本文抜粋 –

───

放送作家の小野高義です
9月に入り
ますます野球界が騒がしくなってますね。
なんといっても千賀投手がノーヒットノーラン!
まあ
あれだけのえげつないボールを投げる投手ですから
ノーノーの一回や二回
全然不思議ではありませんが。(千賀)
先発なのにどこの回でも160キロ超えるストレートと
バカみたいに落ちるフォークボール
スライダーにカットボールに…全部えぐい
逆にプロ野球のバッターはよくバットに当ててるなあ
と思うくらいです。
こんなのが育成から育っていくんですから
本当に人間の成長というのはわからないしおそろしいし夢があるものですね。
◇
U-18では
そんな千賀投手よりも速い球を投げる佐々木朗希くんが
ついに初登板…
…だったんですが…
なんかおかしいなあ
という感じはありましたね。
ボールが抜け気味で指にかかってない感じ
それでも153キロ出てるのは驚きですが…
で
まさかの一回で降板…。
ボールとユニフォームに血がついてましたね…。
血マメが再発していたようです。
まあ、三冠王王貞治物語ではないですが…
血染めのボールを国際大会で投げてる場合じゃないですからね…
交代はいたしかたないと思います。
◇
その後の日本、素晴らしかったです。
特に
DHを解除したあとの
本職投手の西くんと宮城くん!
西くんも最速151キロ
何より気迫で強打の韓国を制圧してましたね。
6回の宮城くんのバックホームは
ドンピシャのまさにストライク返球!
そして9回の西くんのバックホームは
ちょっとあり得ないレベルでしたね!
レフトライン際でやや深めって
バッターランナーがセカンドに行けるコースくらいなのに
それをバックホームで刺すっていう…
もうダメだと思ってからの奇跡のバックホームでした。
154キロの肩って
外野手に当てはめるととてつもないんだなあ
そういえばイチロー選手が思いっきり投げても148キロくらいだから
それ以上投げれても不思議じゃないか
と
理屈では思えても、
やっぱりすごいもん見たなあ…という気がしました。

───

コレクションから取り出した項目 –
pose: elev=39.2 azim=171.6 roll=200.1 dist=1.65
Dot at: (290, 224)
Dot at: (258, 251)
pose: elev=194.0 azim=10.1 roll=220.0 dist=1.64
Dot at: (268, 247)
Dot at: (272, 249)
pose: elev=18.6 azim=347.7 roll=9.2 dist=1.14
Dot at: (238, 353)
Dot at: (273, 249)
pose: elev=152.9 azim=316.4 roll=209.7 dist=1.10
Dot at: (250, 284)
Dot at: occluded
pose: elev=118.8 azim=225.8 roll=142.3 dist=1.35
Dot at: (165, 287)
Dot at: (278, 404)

───

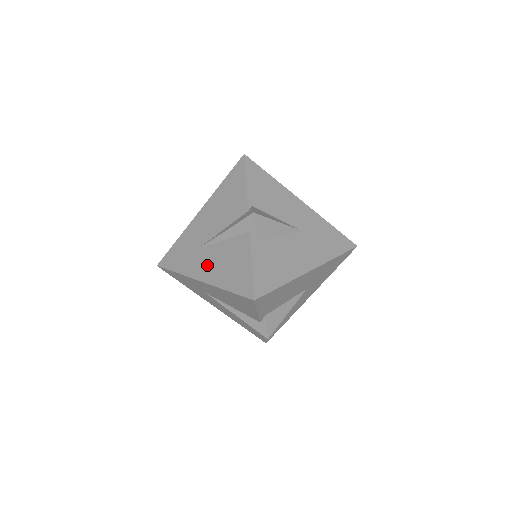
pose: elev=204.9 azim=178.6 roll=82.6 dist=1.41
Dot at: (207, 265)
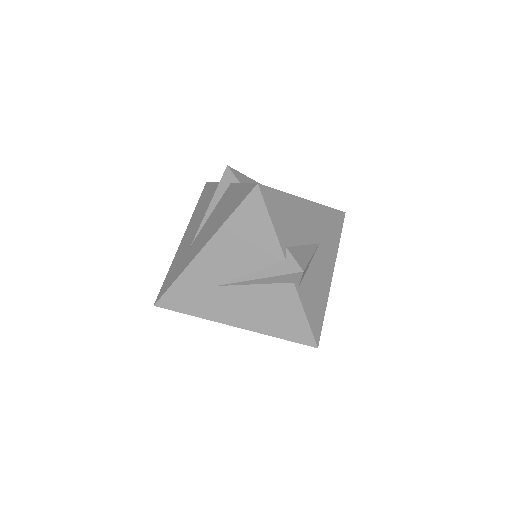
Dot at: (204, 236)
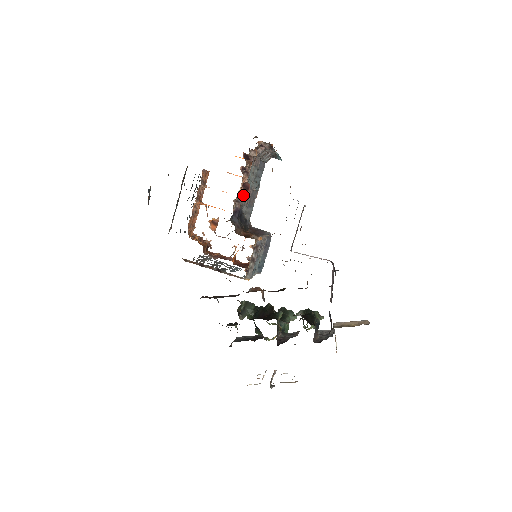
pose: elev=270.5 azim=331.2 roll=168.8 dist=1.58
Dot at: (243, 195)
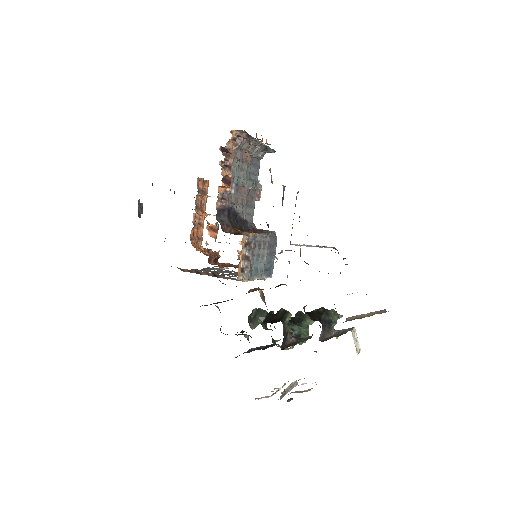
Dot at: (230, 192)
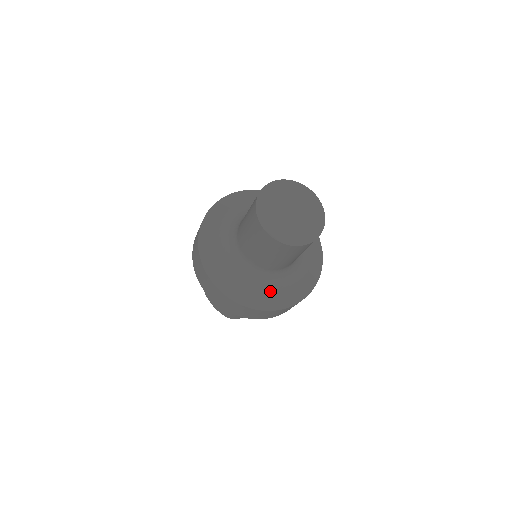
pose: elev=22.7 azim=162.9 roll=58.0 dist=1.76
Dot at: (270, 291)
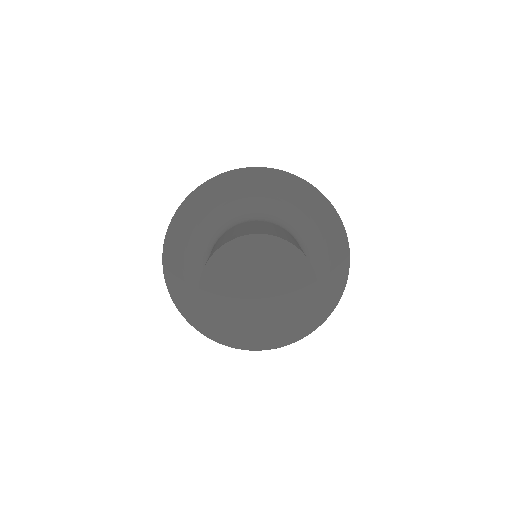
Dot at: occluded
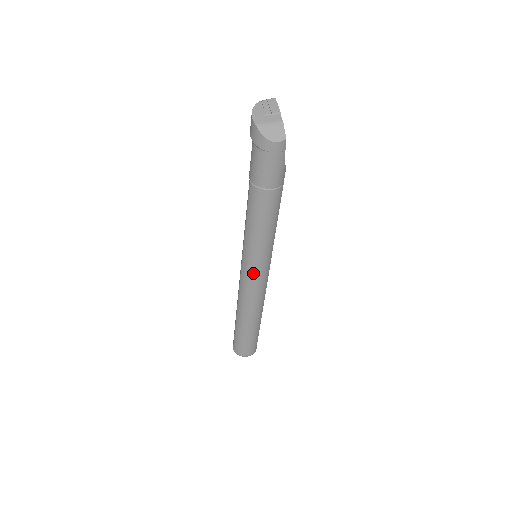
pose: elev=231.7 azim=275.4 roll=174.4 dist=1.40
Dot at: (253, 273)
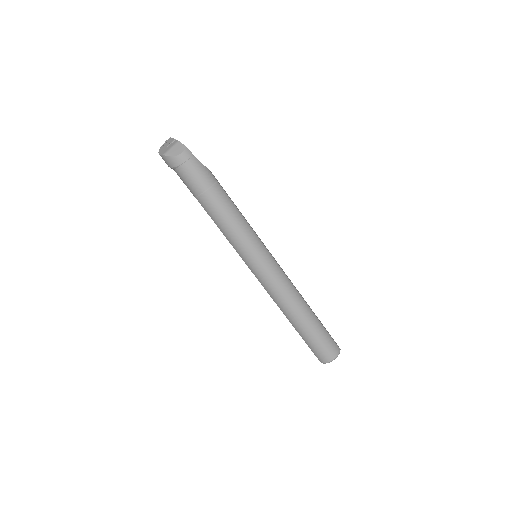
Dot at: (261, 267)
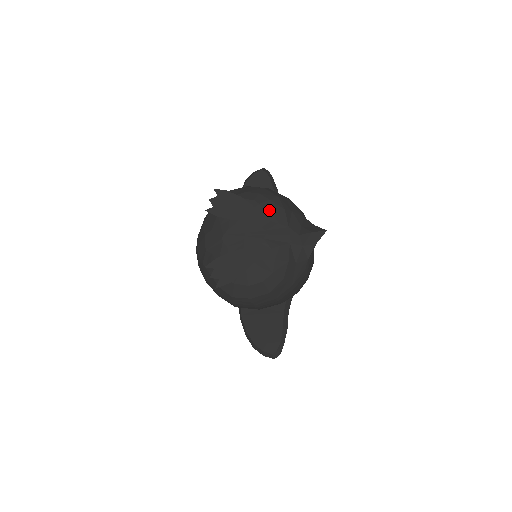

───

課題 –
• 1. 本文抜粋によると、初登板の佐々木朗希くんの球速は何キロ出ていたか。
• 2. 保存された行のうち、「pose: elev=118.8 azim=225.8」を含む行から始めて「Dot at: (278, 404)」を含む行までを、両端の行も含めてそのまま引用しなさい。

解答 –
• 1. 153キロ

• 2.
pose: elev=118.8 azim=225.8 roll=142.3 dist=1.35
Dot at: (165, 287)
Dot at: (278, 404)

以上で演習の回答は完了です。